# My Char Grill Pro showed (pics)



## beerdawg (Aug 4, 2007)

On Thursday my new smoker showed up and I put it together along with all of the mods.  On Friday I fired it up just to season it, I hadn't planned on smoking anything  until next week....but I couldn't stand it, after burning a bag of charcoal up to get'r seasoned I had to give the 3-2-1 ribs a shot.  The wife went to the store and picked up a couple of racks of spare ribs and I had them on at 4:00 yesterday  afternoon and took them off at 10:00.  I will be having them for dinner tonight.


----------



## gypsyseagod (Aug 4, 2007)

great looking ribs,mods,& pics. i especially like the set up behind the pit-looks like a great view to Que to.


----------



## flash (Aug 4, 2007)

Very nice.


----------



## hillbillysmoker (Aug 4, 2007)

awesome...simply nice.


----------



## bbq bubba (Aug 4, 2007)

Way to go Beerdawg, nice lookin smoker and BETTER lookin ribs!


----------



## blackhawk19 (Aug 4, 2007)

Now "BeerDawg" we have to talk, I have to wonder if you really did that smoke, it looks great but there's no "BEER" in the pics


----------



## gofish (Aug 4, 2007)

I remember when my chargriller was that ugly ------- uhh, I mean clean
	

	
	
		
		



		
		
	


	






Looks great .................

Seems like evryone is running that dryer vent down to the grate, I left mine up about 3 or 4  inches off the grate so i could fit 5 or 6 racks of ribs straight across the entire cook area ...... just a thought for you guys, if you ever did more than a couple racks at a time.


Enjoy 'em


----------



## meowey (Aug 4, 2007)

Drool!  Drool!
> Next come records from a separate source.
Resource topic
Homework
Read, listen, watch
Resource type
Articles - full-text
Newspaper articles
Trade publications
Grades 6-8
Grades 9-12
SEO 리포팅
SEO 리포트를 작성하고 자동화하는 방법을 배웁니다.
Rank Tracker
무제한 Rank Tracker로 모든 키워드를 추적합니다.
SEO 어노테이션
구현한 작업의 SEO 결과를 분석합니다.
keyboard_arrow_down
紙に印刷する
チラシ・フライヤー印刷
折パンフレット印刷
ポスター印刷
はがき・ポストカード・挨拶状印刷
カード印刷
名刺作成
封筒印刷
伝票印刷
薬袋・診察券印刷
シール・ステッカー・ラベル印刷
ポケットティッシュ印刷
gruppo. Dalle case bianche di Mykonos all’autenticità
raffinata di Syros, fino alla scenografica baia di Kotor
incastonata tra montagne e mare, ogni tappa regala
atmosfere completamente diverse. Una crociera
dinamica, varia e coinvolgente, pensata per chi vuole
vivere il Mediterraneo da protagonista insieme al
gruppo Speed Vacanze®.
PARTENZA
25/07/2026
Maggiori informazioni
Drool!

My laptop is gonna short out soon!

Take care, have fun, and do good!

Regards,

Meowey


----------



## beerdawg (Aug 4, 2007)

Thanks for the comments.  Had the ribs for dinner tonight and we really enjoyed them......the 3-2-1 will be the standard procedure at this house.  Oh yea, from now on there will be a beer in all of my pictures.


----------



## bbqlovinpackerbacker (Aug 5, 2007)

Welcome to Chargriller heaven! Nice job on the ribs.


----------



## msmith (Aug 5, 2007)

Very nice looking ribs BeerDawg.


----------



## hawgheaven (Aug 5, 2007)

Great job BeerDawg, ribs look great and so does the pit!


----------



## short one (Aug 5, 2007)

Great looking Q there and congrats on the new unit.


----------



## deejaydebi (Aug 5, 2007)

Nice lookin' Ribs. Enjoy the new smoker BeerDawg!


----------



## wht93gted (Aug 6, 2007)

it looks like you flipped the "stock" charcoal grate over inside the main body...was that to act as a baffle for the firebox?
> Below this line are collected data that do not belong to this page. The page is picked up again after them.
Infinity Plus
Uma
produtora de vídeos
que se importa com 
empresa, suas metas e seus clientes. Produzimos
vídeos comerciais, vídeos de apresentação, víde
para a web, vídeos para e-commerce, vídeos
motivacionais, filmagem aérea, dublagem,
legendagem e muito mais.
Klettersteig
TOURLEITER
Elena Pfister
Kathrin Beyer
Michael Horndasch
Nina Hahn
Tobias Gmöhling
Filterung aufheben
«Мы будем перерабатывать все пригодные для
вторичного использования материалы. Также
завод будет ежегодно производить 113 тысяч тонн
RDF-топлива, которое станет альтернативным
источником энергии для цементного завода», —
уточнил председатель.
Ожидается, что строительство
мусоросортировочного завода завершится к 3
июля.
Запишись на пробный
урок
if so, how'd it work? Is anyone else is here doing the same thing?  Did you need to drill any holes in it?


----------



## doc (Aug 6, 2007)

Beaut of a smoke! Making me hungry!


----------



## jts70 (Aug 6, 2007)

Nice job! Great looking ribs!


----------



## beerdawg (Aug 6, 2007)

Yea, that's exactly what I did and used a brick to support it at the smoke stack end..  I haven't drilled any holes in it yet but I think I will before the next smoke this weekend.  The temperature was actually hotter on the smoke stack end than it was on the firebox end.  I already have a grill so I won't be grilling on the smoker.  I'll probably start with just a few holes at time to see how it works out.  I also used the firebox cooking grates to set the charcoal on so I can remove the ash tray without messing with the coals.


----------



## gypsyseagod (Aug 6, 2007)

drop the stack end of the coal tray & place a 3-4" flat wrap of foil @ the end of the top grate for better (lower-mine reads 220)temp control. on unit 2 i also triple wrapped the tray in heavy foil.the tray goes from highest to lowest from firebox
to stack end.


----------



## beerdawg (Aug 6, 2007)

Thanks for the suggestion, that would work better than drilling holes.  I will probably get some thinner steel to do this with, the grate that came with the smoker is pretty thick stuff.


----------



## ron50 (Aug 6, 2007)

Nice looking racks of ribs, bet they were mighty tasty.


----------



## cheech (Aug 8, 2007)

Nice pictures

I love the backdrop that is way too cool


----------